Chapter 12 reviews some of the advances made in genetic technologies and their application to large-scale gene-mapping efforts in neuropsychiatric disease. From genome-wide association studies to whole-exome sequencing, the sheer amount of data recently generated is unparalleled. Studies of both common and rare variation in diseases such as schizophrenia, bipolar disorder, and autism are now yielding convergent and robust findings, although the high degree of genetic complexity of these diseases (particularly in terms of the number of genes implicated) has also been made evident.
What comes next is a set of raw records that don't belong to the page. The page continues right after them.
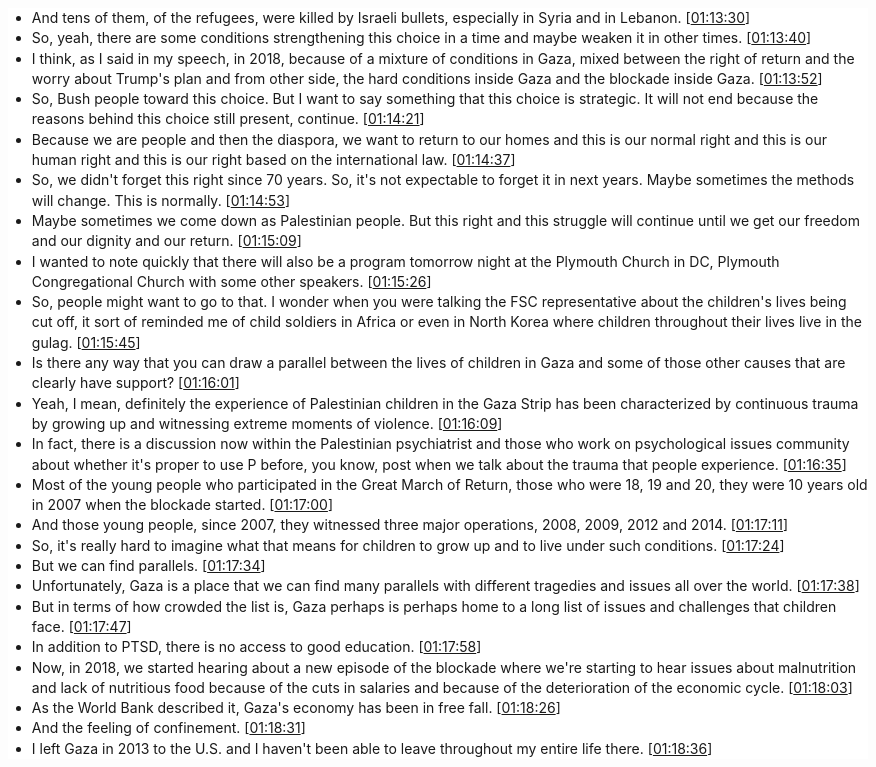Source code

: *  And tens of them, of the refugees, were killed by Israeli bullets, especially in Syria and in Lebanon. [[01:13:30](https://www.youtube.com/watch?v=Sdti9zXg-NM&t=4410.7s)]
*  So, yeah, there are some conditions strengthening this choice in a time and maybe weaken it in other times. [[01:13:40](https://www.youtube.com/watch?v=Sdti9zXg-NM&t=4420.38s)]
*  I think, as I said in my speech, in 2018, because of a mixture of conditions in Gaza, mixed between the right of return and the worry about Trump's plan and from other side, the hard conditions inside Gaza and the blockade inside Gaza. [[01:13:52](https://www.youtube.com/watch?v=Sdti9zXg-NM&t=4432.3s)]
*  So, Bush people toward this choice. But I want to say something that this choice is strategic. It will not end because the reasons behind this choice still present, continue. [[01:14:21](https://www.youtube.com/watch?v=Sdti9zXg-NM&t=4461.58s)]
*  Because we are people and then the diaspora, we want to return to our homes and this is our normal right and this is our human right and this is our right based on the international law. [[01:14:37](https://www.youtube.com/watch?v=Sdti9zXg-NM&t=4477.18s)]
*  So, we didn't forget this right since 70 years. So, it's not expectable to forget it in next years. Maybe sometimes the methods will change. This is normally. [[01:14:53](https://www.youtube.com/watch?v=Sdti9zXg-NM&t=4493.26s)]
*  Maybe sometimes we come down as Palestinian people. But this right and this struggle will continue until we get our freedom and our dignity and our return. [[01:15:09](https://www.youtube.com/watch?v=Sdti9zXg-NM&t=4509.02s)]
*  I wanted to note quickly that there will also be a program tomorrow night at the Plymouth Church in DC, Plymouth Congregational Church with some other speakers. [[01:15:26](https://www.youtube.com/watch?v=Sdti9zXg-NM&t=4526.46s)]
*  So, people might want to go to that. I wonder when you were talking the FSC representative about the children's lives being cut off, it sort of reminded me of child soldiers in Africa or even in North Korea where children throughout their lives live in the gulag. [[01:15:45](https://www.youtube.com/watch?v=Sdti9zXg-NM&t=4545.9s)]
*  Is there any way that you can draw a parallel between the lives of children in Gaza and some of those other causes that are clearly have support? [[01:16:01](https://www.youtube.com/watch?v=Sdti9zXg-NM&t=4561.259999999999s)]
*  Yeah, I mean, definitely the experience of Palestinian children in the Gaza Strip has been characterized by continuous trauma by growing up and witnessing extreme moments of violence. [[01:16:09](https://www.youtube.com/watch?v=Sdti9zXg-NM&t=4569.1s)]
*  In fact, there is a discussion now within the Palestinian psychiatrist and those who work on psychological issues community about whether it's proper to use P before, you know, post when we talk about the trauma that people experience. [[01:16:35](https://www.youtube.com/watch?v=Sdti9zXg-NM&t=4595.9s)]
*  Most of the young people who participated in the Great March of Return, those who were 18, 19 and 20, they were 10 years old in 2007 when the blockade started. [[01:17:00](https://www.youtube.com/watch?v=Sdti9zXg-NM&t=4620.7s)]
*  And those young people, since 2007, they witnessed three major operations, 2008, 2009, 2012 and 2014. [[01:17:11](https://www.youtube.com/watch?v=Sdti9zXg-NM&t=4631.740000000001s)]
*  So, it's really hard to imagine what that means for children to grow up and to live under such conditions. [[01:17:24](https://www.youtube.com/watch?v=Sdti9zXg-NM&t=4644.9400000000005s)]
*  But we can find parallels. [[01:17:34](https://www.youtube.com/watch?v=Sdti9zXg-NM&t=4654.54s)]
*  Unfortunately, Gaza is a place that we can find many parallels with different tragedies and issues all over the world. [[01:17:38](https://www.youtube.com/watch?v=Sdti9zXg-NM&t=4658.06s)]
*  But in terms of how crowded the list is, Gaza perhaps is perhaps home to a long list of issues and challenges that children face. [[01:17:47](https://www.youtube.com/watch?v=Sdti9zXg-NM&t=4667.9800000000005s)]
*  In addition to PTSD, there is no access to good education. [[01:17:58](https://www.youtube.com/watch?v=Sdti9zXg-NM&t=4678.7s)]
*  Now, in 2018, we started hearing about a new episode of the blockade where we're starting to hear issues about malnutrition and lack of nutritious food because of the cuts in salaries and because of the deterioration of the economic cycle. [[01:18:03](https://www.youtube.com/watch?v=Sdti9zXg-NM&t=4683.42s)]
*  As the World Bank described it, Gaza's economy has been in free fall. [[01:18:26](https://www.youtube.com/watch?v=Sdti9zXg-NM&t=4706.3s)]
*  And the feeling of confinement. [[01:18:31](https://www.youtube.com/watch?v=Sdti9zXg-NM&t=4711.5s)]
*  I left Gaza in 2013 to the U.S. and I haven't been able to leave throughout my entire life there. [[01:18:36](https://www.youtube.com/watch?v=Sdti9zXg-NM&t=4716.7s)]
In Chapter 13 the epigenome is explored—as defined by DNA methylation, posttranslational histone modifications, and other regulators of genome organization and function. In the context of psychiatric disorders, these aspects of genetic control have all become increasingly relevant and widely studied. Related therapeutic options—largely based on preclinical studies in rodents—are also addressed, with linkages forged to human brain biology and the pharmacology of mental illness.
In Chapter 14 novel genetic modeling approaches are reviewed that may enable therapeutic predictions and inform decision making. These approaches will range from deciding on genes to probe experimentally, to defining the best treatment for an individual given detailed molecular, genetic, and other personal data. It will be crucial to infer causality and maintain rigorous quantitative methodology with high-dimensional, large-scale data structures, as large and complex as those encountered by climatology and astrophysics. A new breed of mental health researchers with a new set of tools and styles of thinking are coming to the field, with transformative possibilities emerging.
Chapter 15 reviews neuroimaging modalities that can reflect and inform different aspects of brain anatomy and physiology. Key to the research potential of neuroimaging is noninvasiveness, with clear advantages for global and unperturbative observation as well as speedy clinical translation of applications for insight, diagnosis, and treatment. This chapter focuses on key emerging methodologies that may exert substantive impact on mental illness research in the near future.
Finally, Chapter 16 provides an overview of the ways in which brain imaging modalities may interact with, and guide, brain stimulation. These interactions can arise from structural or functional scans on a subject later used to guide offline treatment planning in terms of stimulation site choice. Key caveats, limitations, and opportunities are reviewed. Additionally, scans can be used to track effects of brain stimulation. In a key distinction, such feedback can be processed and analyzed offline or, alternatively, in real time as the brain is being stimulated, employing modalities such as positron emission tomography (PET), single-photon emission computed tomography (SPECT), and functional magnetic resonance imaging (fMRI). This is an exciting avenue of research that provides potential for insight into the global and individualized causal physiology underlying mental illness.
Together, the chapters in this section endeavor to review the principles and possibilities linked to a range of exciting new methodologies for brain research. While translational approaches are emphasized, it is anticipated that basic scientists will also find this compendium helpful as a resource and guide. Technological limitations and opportunities linked to the complexity of the mammalian central nervous system will continue to define the frontiers of neuroscience research for decades to come.